• [TEXTO PARA ANÁLISE]:

Já podemos fazer um balanço sobre a atual campanha eleitoral à Presidência?

Sim, podemos. É uma campanha cujo peso ficou concentrado na disputa entre dois presidentes. Um, que tenta a reeleição pela primeira vez, e o outro, um ex-presidente que pleiteia seu terceiro mandato. É a primeira vez que esse quadro é pintado numa disputa presidencial no Brasil. Tanto que é uma disputa que não abriu muito espaço para os outros candidatos, que aparecem estabilizados nas pesquisas. Esse tipo de confronto já havia aparecido em disputas entre candidatos a governador, mas, na corrida à Presidência, é a primeira vez. Trata-se de uma disputa polarizada entre dois candidatos, com enorme estabilidade nas intenções de votos.

Muito tem se falado sobre voto útil e “virar voto”. Isso funciona de fato?

É uma boa pergunta. Não, essa tática de virar voto não muda, na prática,  uma disputa. A não ser em situações atípicas, quando surge um grande escândalo ou uma revelação inesperada.

Podemos citar um exemplo?

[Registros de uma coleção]

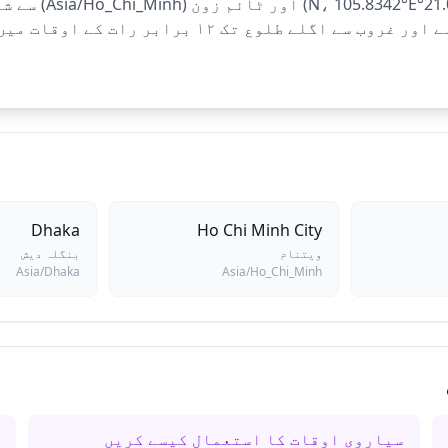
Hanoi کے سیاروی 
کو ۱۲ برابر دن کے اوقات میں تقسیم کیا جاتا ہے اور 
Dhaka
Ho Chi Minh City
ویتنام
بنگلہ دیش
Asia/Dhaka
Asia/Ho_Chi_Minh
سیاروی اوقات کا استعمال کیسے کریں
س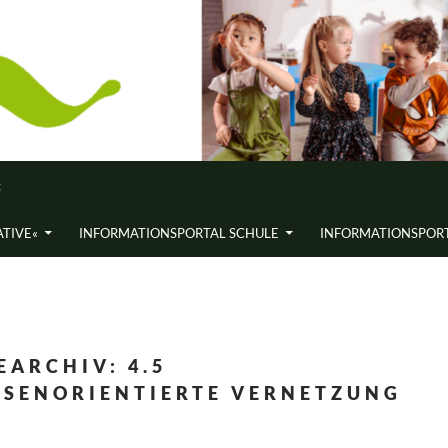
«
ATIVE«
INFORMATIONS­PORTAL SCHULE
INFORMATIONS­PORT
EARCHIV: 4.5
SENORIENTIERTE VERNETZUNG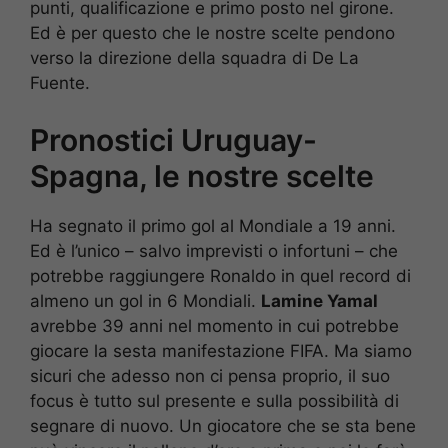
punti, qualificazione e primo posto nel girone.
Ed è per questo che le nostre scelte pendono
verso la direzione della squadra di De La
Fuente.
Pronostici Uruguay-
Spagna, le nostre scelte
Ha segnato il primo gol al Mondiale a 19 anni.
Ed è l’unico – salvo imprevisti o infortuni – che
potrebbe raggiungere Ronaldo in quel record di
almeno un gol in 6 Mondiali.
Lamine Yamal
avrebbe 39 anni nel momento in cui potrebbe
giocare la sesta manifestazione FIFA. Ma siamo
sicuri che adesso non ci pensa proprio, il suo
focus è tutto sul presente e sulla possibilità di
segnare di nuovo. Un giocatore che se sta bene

---

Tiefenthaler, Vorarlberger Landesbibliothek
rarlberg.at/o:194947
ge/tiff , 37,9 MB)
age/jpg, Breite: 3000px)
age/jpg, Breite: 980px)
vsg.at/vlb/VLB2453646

• [LISTA DE TAREFAS]:
1. Transcreva literalmente o trecho da entrevista sobre a campanha presidencial de "Já podemos fazer" a "intenções de votos.".
2. Segundo a entrevista sobre a campanha presidencial, em que situações a tática de virar voto pode mudar uma disputa?
3. Dê continuidade à entrevista sobre a campanha presidencial a partir do ponto em que ela termina.

• [RESPOSTAS POR TAREFA]:
1.
Já podemos fazer um balanço sobre a atual campanha eleitoral à Presidência?

Sim, podemos. É uma campanha cujo peso ficou concentrado na disputa entre dois presidentes. Um, que tenta a reeleição pela primeira vez, e o outro, um ex-presidente que pleiteia seu terceiro mandato. É a primeira vez que esse quadro é pintado numa disputa presidencial no Brasil. Tanto que é uma disputa que não abriu muito espaço para os outros candidatos, que aparecem estabilizados nas pesquisas. Esse tipo de confronto já havia aparecido em disputas entre candidatos a governador, mas, na corrida à Presidência, é a primeira vez. Trata-se de uma disputa polarizada entre dois candidatos, com enorme estabilidade nas intenções de votos.

2. Em situações atípicas, quando surge um grande escândalo ou uma revelação inesperada.

3.
O caso Lurian na eleição de 1989 (Lurian Cordeiro Lula da Silva, filha então não reconhecida por Lula. O episódio foi explorado no horário eleitoral pelo PRN), quando Lula e Fernando Collor encabeçavam as intenções de voto. Esse episódio representou uma perda de eleitores para Lula. No último debate entre eles, Lula estava muito abalado e seu desempenho foi fraco. Na época, acompanhei no Ibope o tracking, que apontou, pela primeira vez,  o desempenho das intenções de voto. Pudemos ver claramente a mudança na curva das intenções de votos. Esse tipo de mudança é rara, mas acontece. Pode ser também que os eleitores, por conta própria, abandonem um candidato pouco competitivo. É o que vai acontecer.

O que vemos nos debates é mais uma troca de acusações do que a exposição de ideias. Nesse ponto, entrevistas feitas pelo Jornal Nacional, da TV Globo,  ou pela CNN foram muito mais reveladoras. Acha que o formato do debate está gasto?

Sim, está. O debate como o conhecemos surgiu nos Estados Unidos e, hoje, pesquisas mostram que o debate tem pouca importância na escolha de um candidato. Tanto que, lá, é muito comum a conquista de eleitores através do contato direto, em que o eleitor é surpreendido pela vista de representantes de um ou outro candidato. O debate serve para confirmar preferências.

Qual o lado positivo de um debate?

O lado positivo é o de tirar o candidato de uma situação autoprogramada. O candidato está ali, ao vivo, e situações como o nervosismo tiram o candidato da sua zona de conforto, não tendo o amparo de estratégias de campanha formatadas por marqueteiros, por exemplo. O debate mostra se o seu candidato saiu-se bem ou não.

Temas ambientais estão nos programas de governo, mas raramente são explorados nos debates. Quando se vai atentar para a urgência desse tema?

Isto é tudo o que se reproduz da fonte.